Filter the entries for the word "août". Copy each line that has it.

GIVEN DATA below:

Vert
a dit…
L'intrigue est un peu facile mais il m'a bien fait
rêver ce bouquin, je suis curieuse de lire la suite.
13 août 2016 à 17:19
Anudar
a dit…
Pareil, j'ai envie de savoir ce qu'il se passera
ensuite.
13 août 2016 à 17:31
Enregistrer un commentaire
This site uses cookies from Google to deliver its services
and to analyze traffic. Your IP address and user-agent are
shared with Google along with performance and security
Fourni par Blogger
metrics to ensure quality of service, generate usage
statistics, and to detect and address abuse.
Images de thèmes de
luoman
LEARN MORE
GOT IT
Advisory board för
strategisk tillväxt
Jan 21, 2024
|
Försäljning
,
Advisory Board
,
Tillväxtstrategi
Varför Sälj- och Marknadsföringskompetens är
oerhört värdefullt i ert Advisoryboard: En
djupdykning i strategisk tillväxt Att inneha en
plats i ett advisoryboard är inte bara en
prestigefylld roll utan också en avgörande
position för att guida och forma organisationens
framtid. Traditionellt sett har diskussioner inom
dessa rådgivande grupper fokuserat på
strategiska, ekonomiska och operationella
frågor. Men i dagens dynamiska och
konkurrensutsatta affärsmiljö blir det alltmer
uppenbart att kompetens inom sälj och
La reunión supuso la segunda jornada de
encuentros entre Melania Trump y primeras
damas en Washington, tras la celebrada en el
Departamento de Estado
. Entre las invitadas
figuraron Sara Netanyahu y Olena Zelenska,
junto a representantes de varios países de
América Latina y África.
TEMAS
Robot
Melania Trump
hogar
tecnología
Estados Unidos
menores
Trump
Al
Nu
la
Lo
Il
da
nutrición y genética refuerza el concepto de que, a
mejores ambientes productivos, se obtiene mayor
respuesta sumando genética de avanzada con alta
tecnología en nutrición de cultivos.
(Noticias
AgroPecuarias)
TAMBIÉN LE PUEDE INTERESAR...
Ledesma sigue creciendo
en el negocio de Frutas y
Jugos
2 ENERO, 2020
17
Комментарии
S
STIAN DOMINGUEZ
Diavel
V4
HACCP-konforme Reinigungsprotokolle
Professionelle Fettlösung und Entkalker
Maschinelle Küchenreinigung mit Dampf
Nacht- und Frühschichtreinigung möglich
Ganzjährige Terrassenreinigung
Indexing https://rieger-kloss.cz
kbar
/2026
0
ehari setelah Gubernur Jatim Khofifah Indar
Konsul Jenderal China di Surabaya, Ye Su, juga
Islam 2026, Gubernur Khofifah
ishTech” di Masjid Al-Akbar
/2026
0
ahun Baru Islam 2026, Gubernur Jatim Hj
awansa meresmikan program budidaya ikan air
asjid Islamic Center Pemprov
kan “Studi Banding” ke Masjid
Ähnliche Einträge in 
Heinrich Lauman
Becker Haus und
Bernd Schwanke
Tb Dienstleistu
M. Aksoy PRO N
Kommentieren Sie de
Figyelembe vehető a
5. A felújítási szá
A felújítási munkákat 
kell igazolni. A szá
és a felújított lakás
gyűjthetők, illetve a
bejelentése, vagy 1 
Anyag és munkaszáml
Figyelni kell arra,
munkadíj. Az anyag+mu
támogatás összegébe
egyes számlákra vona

End of GIVEN DATA.

**TASK ANSWER:**
13 août 2016 à 17:19
13 août 2016 à 17:31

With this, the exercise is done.